=== Consigne a ===
Renommez « scatter plot » en « scatter chart » dans toutes les lignes des données de travail ci-dessous, et reproduisez ces lignes sans rien y changer d'autre. N'incluez pas les images dans votre réponse.

=== Extrait du document ===
- - -

Khmeimim, cœur battant de la présence russe en Syrie
Sous le ciel clair de Khmeimim, dans l’ouest de la Syrie, le portrait monumental de Vladimir Poutine veille sur la base aérienne qui incarne la puissance militaire russe dans la région.
Non loin, un soldat salue un convoi venu de Homs, témoin silencieux des changements qui redéfinissent la présence de Moscou en Syrie. Ces dernières semaines, des centaines de soldats et des véhicules ont discrètement quitté plusieurs régions syriennes pour se recentrer ici, à Khmeimim, symbole d’un redéploiement stratégique.
Ce retrait partiel s’accompagne de tractations complexes entre Moscou et les nouveaux dirigeants syriens, qui redessinent la relation entre les deux pays. Depuis la chute de Bachar El-Assad le 8 décembre 2024, la Syrie a entamé une transition politique périlleuse.
Le gouvernement intérimaire, composé d’anciens opposants et de technocrates, s’efforce de stabiliser un pays meurtri, tout en jonglant avec les attentes des puissances étrangères, révèle the Economist dans son article intitulé : « The secret talks between Syria’s new leaders and the Kremlin », publié le 16 décembre 2024.
Pour la Russie, le défi est double : préserver ses acquis stratégiques tout en allégeant une présence militaire devenue coûteuse. Engagée dans une guerre prolongée en Ukraine et soumise à des pressions économiques croissantes, Moscou cherche à redéfinir son rôle en Syrie sans perdre de son influence dans une région clef.
Khmeimim : un bastion, un symbole
Le regroupement des troupes russes à Khmeimim est bien plus qu’un simple ajustement militaire. La base, équipée pour résister à des attaques majeures, est devenue le cœur de la stratégie russe en Syrie. Pourtant, ce redéploiement trahit aussi les limites de Moscou. Une partie des forces a été redéployée en Ukraine, reflétant les priorités changeantes du Kremlin.

- - -

=== Consigne b ===
Recopiez fidèlement le passage de l'article sur Khmeimim ci-dessus, en commençant par « Khmeimim, cœur battant » et en continuant jusqu'à « transition politique périlleuse. ».

=== Données de travail ===
- - -

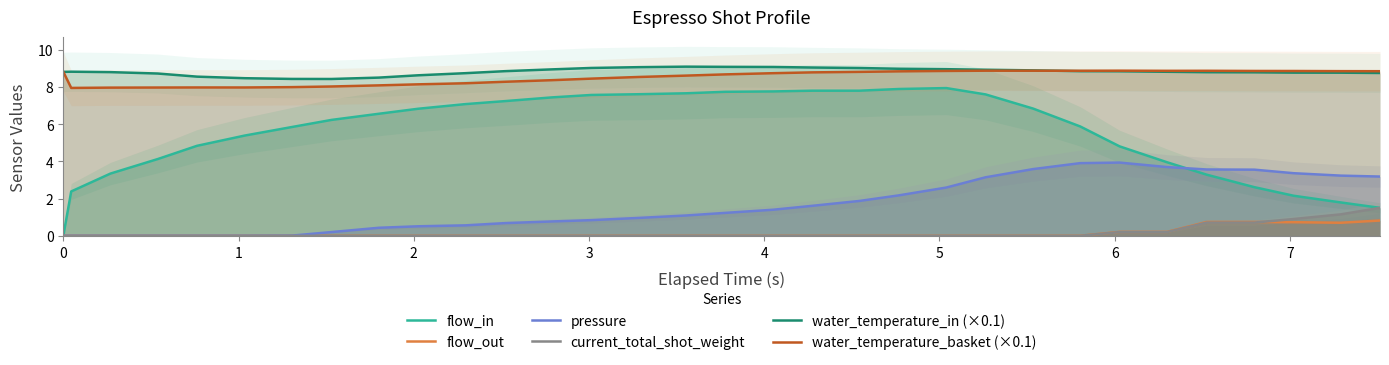

What is the value of the flow_in point at the 7th from the left?

5.8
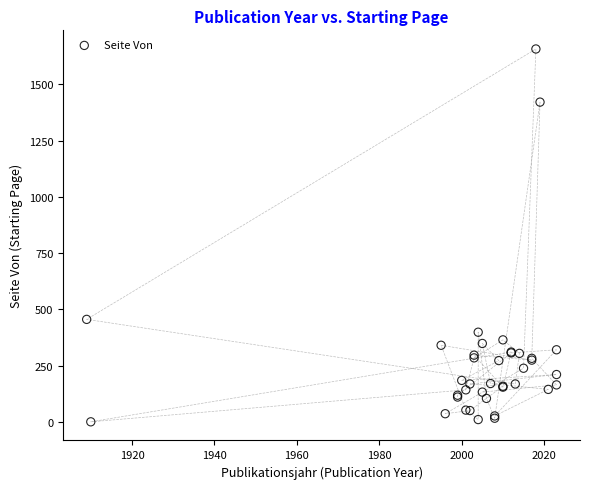

What Y value in the scatter plot is closest to 829?

456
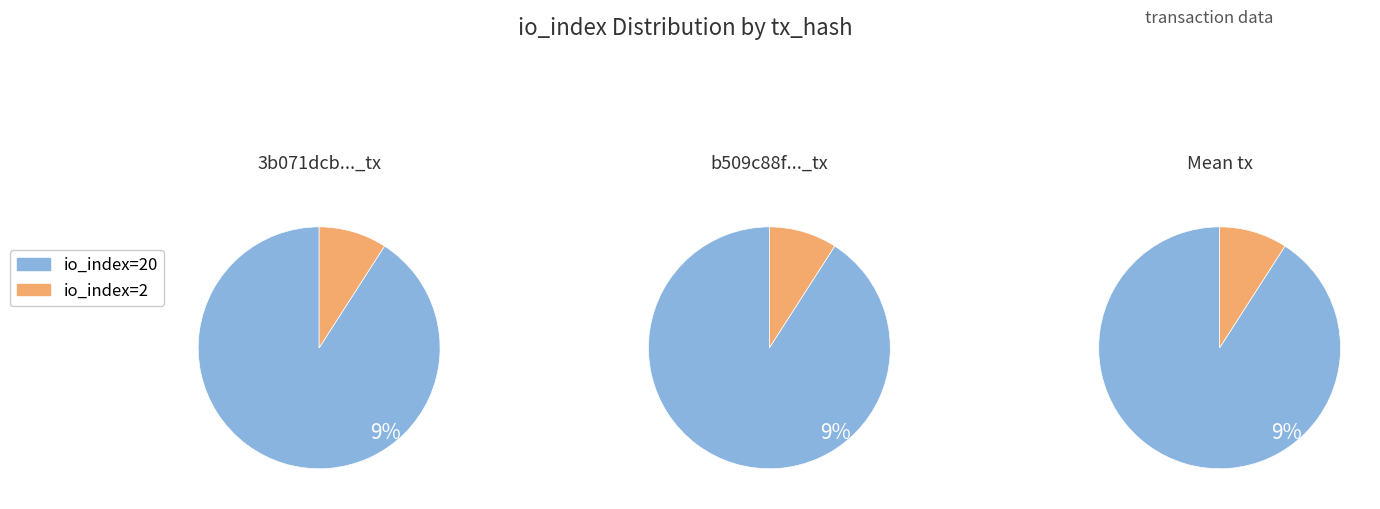

How many slices are in this pie chart?

2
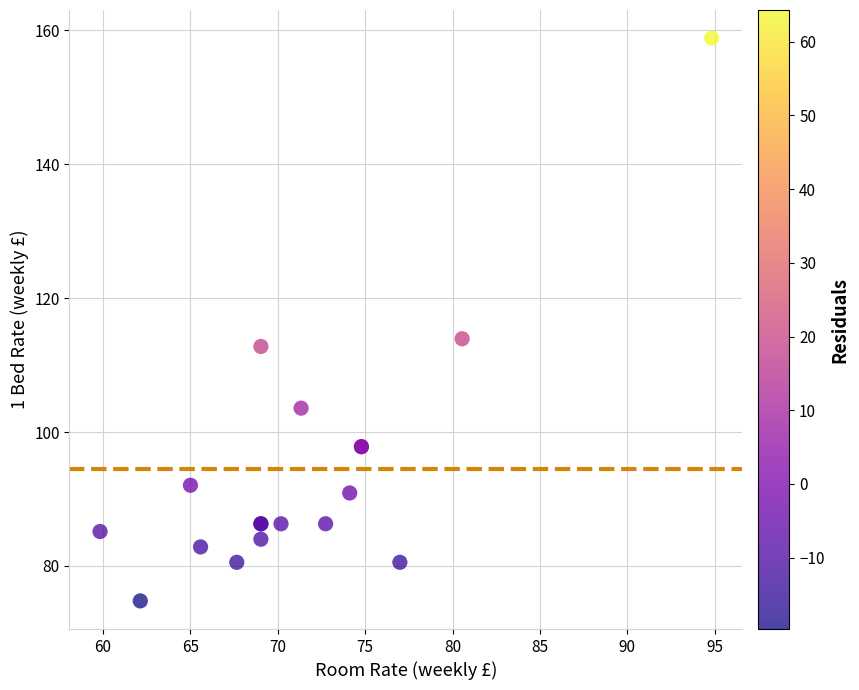

What Y value in the scatter plot is closest to 116?

113.9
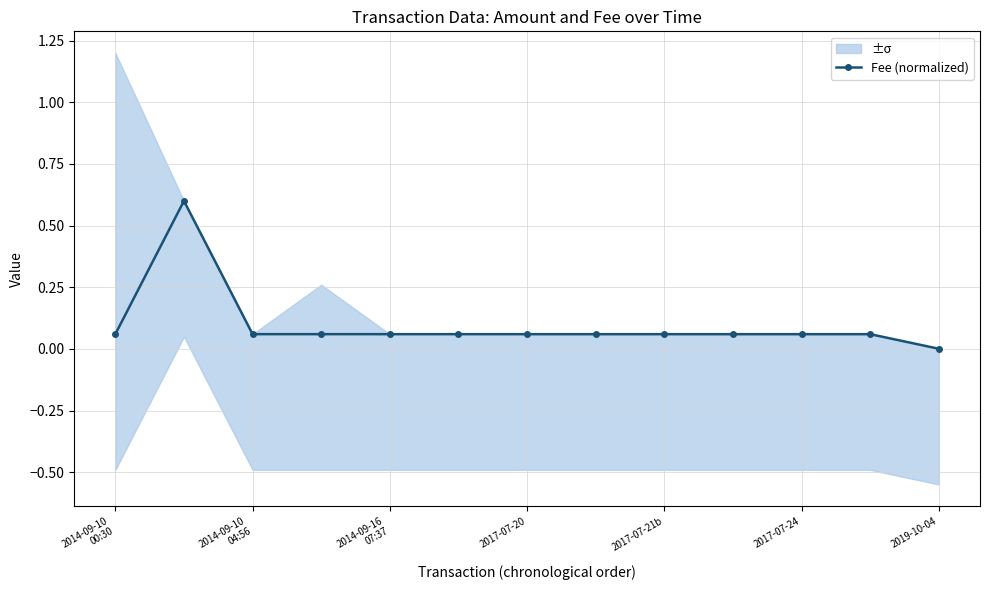

At which label does Fee (normalized) reach its minimum?

2019-10-04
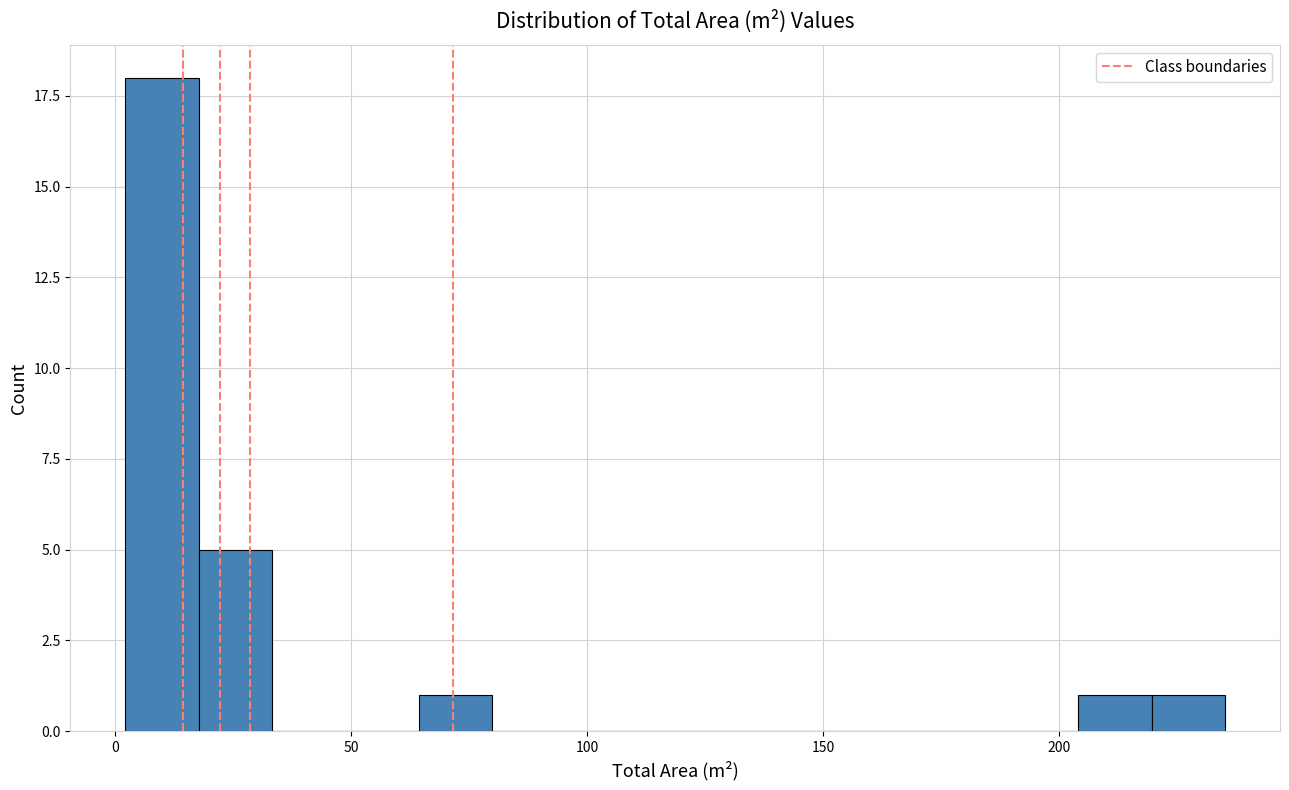

Around what value on the x-axis is the tallest bar? Give the approximate position of its centre, as read against the axis.

10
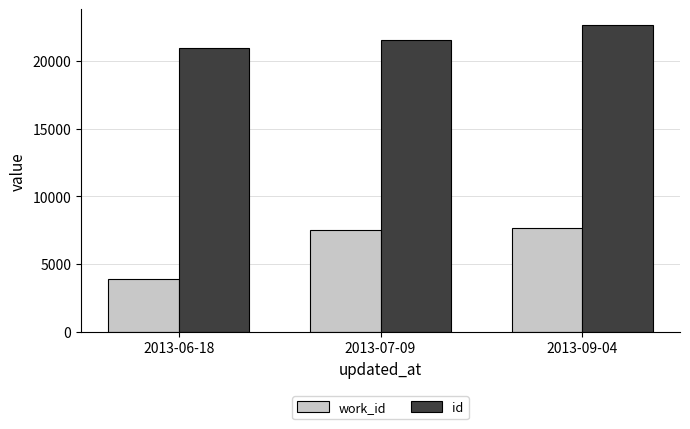

List the series in order of their peak value, highest first.

id, work_id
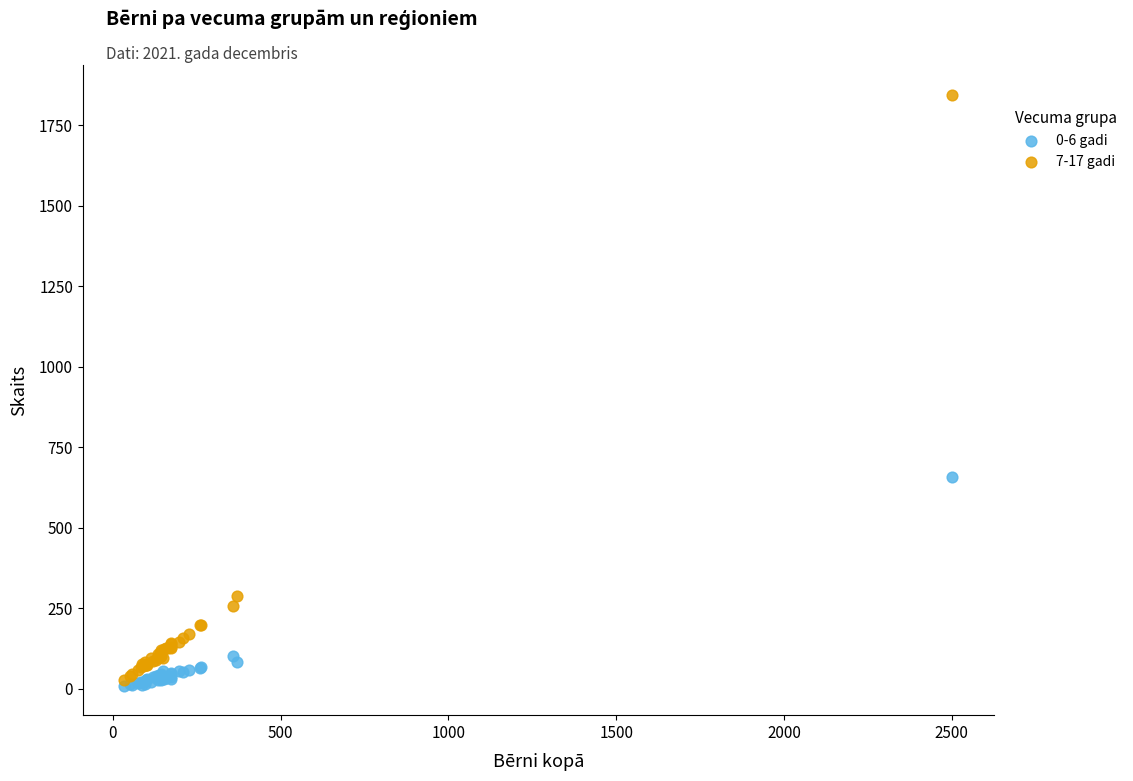

Across all series, what Y value is closest to 927?

656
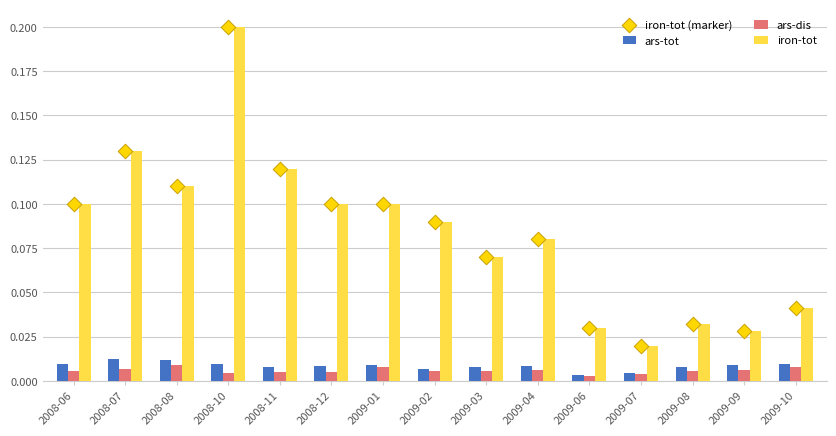

What are all the series names shown in the legend?

ars-tot, ars-dis, iron-tot, iron-tot (marker)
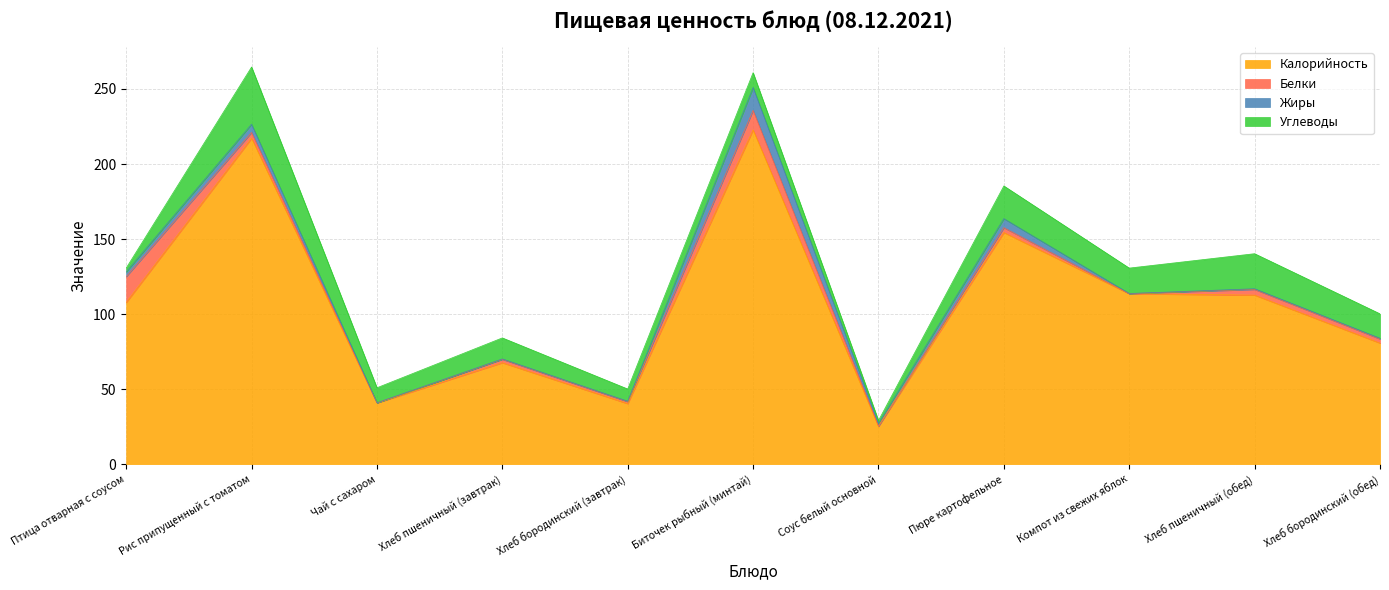

True or false: Калорийность and Углеводы intersect in this chart.

False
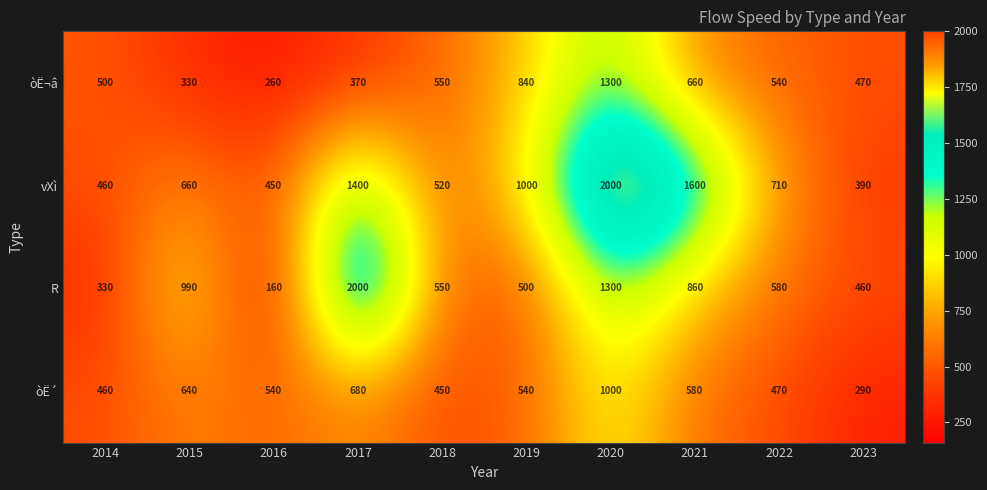

True or false: òË´ has a value of 393 at 2020.

False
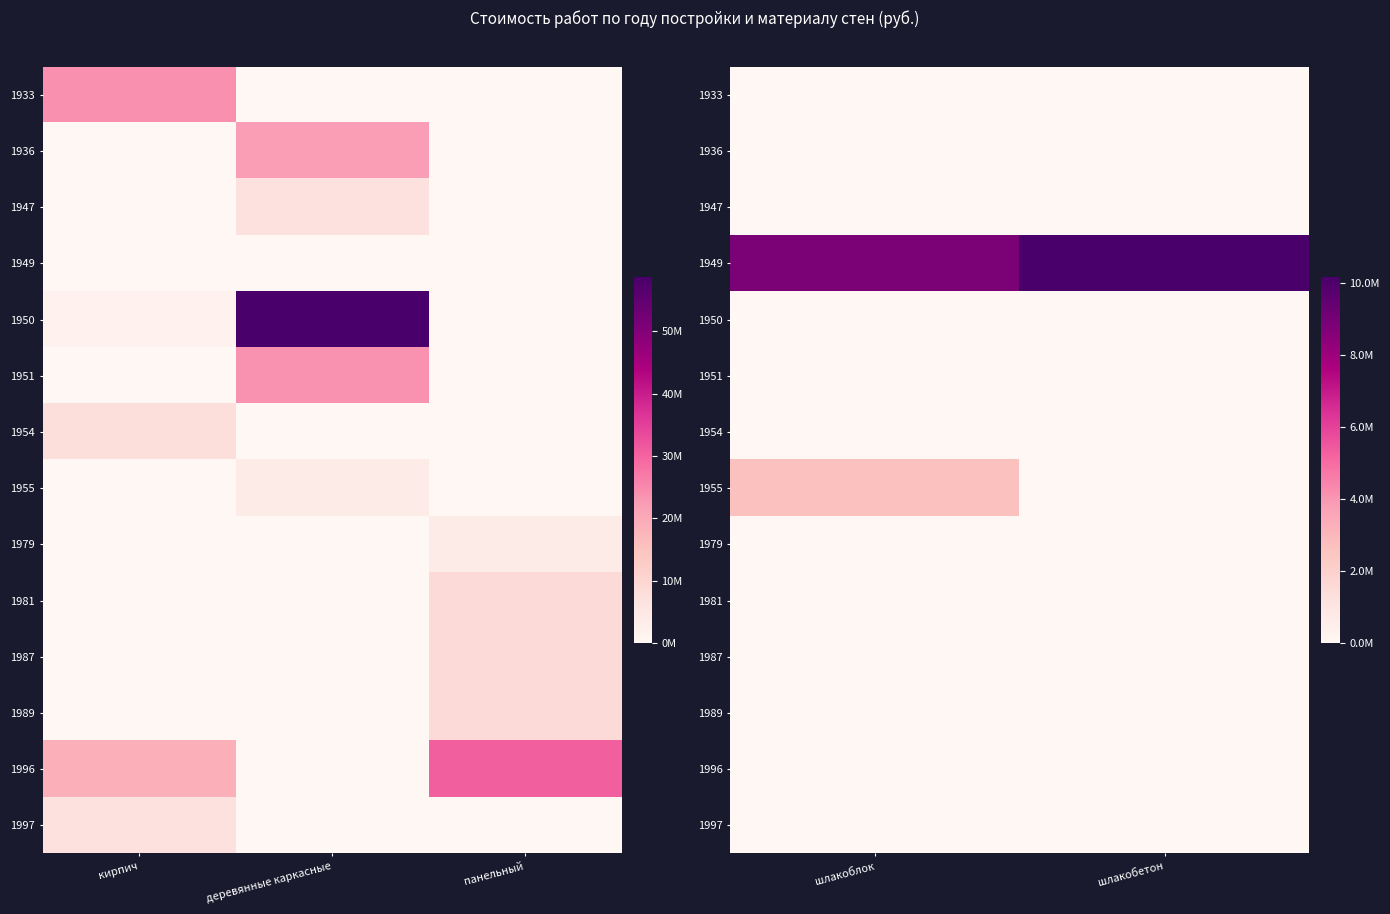

Count the number of categories in the chart.

2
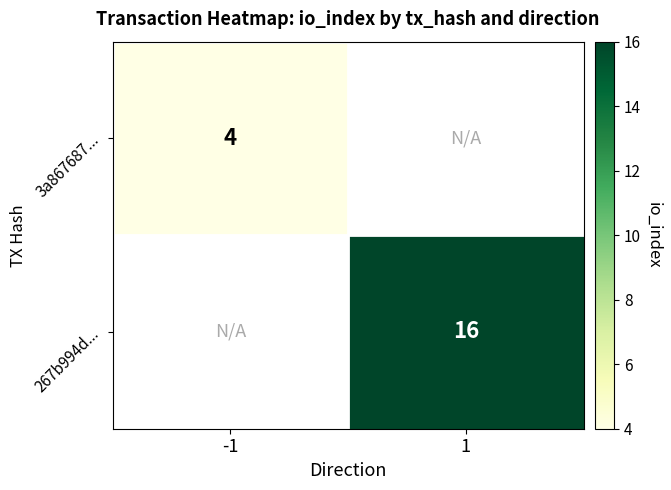

True or false: 3a867687... has a value of 7 at -1.

False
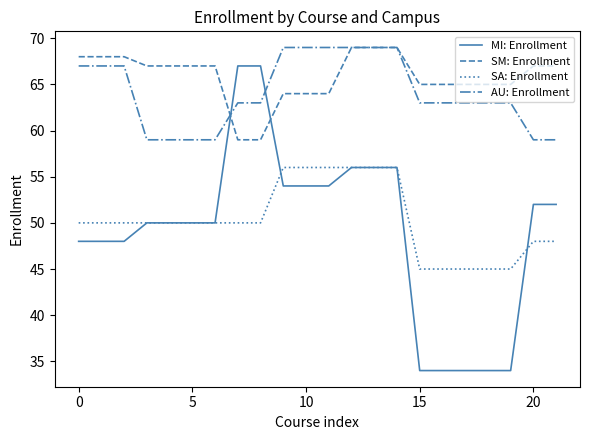

What is the maximum value for AU: Enrollment?

69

- - -

=== Zone de réponse a ===
What is the value of the flow_in point at the 7th from the left?

5.8

What Y value in the scatter chart is closest to 829?

456

How many slices are in this pie chart?

2

What Y value in the scatter chart is closest to 116?

113.9

At which label does Fee (normalized) reach its minimum?

2019-10-04

Around what value on the x-axis is the tallest bar? Give the approximate position of its centre, as read against the axis.

10

List the series in order of their peak value, highest first.

id, work_id

Across all series, what Y value is closest to 927?

656

What are all the series names shown in the legend?

ars-tot, ars-dis, iron-tot, iron-tot (marker)

True or false: Калорийность and Углеводы intersect in this chart.

False

True or false: òË´ has a value of 393 at 2020.

False

Count the number of categories in the chart.

2

True or false: 3a867687... has a value of 7 at -1.

False

What is the maximum value for AU: Enrollment?

69

=== Zone de réponse b ===
Khmeimim, cœur battant de la présence russe en Syrie
Sous le ciel clair de Khmeimim, dans l’ouest de la Syrie, le portrait monumental de Vladimir Poutine veille sur la base aérienne qui incarne la puissance militaire russe dans la région.
Non loin, un soldat salue un convoi venu de Homs, témoin silencieux des changements qui redéfinissent la présence de Moscou en Syrie. Ces dernières semaines, des centaines de soldats et des véhicules ont discrètement quitté plusieurs régions syriennes pour se recentrer ici, à Khmeimim, symbole d’un redéploiement stratégique.
Ce retrait partiel s’accompagne de tractations complexes entre Moscou et les nouveaux dirigeants syriens, qui redessinent la relation entre les deux pays. Depuis la chute de Bachar El-Assad le 8 décembre 2024, la Syrie a entamé une transition politique périlleuse.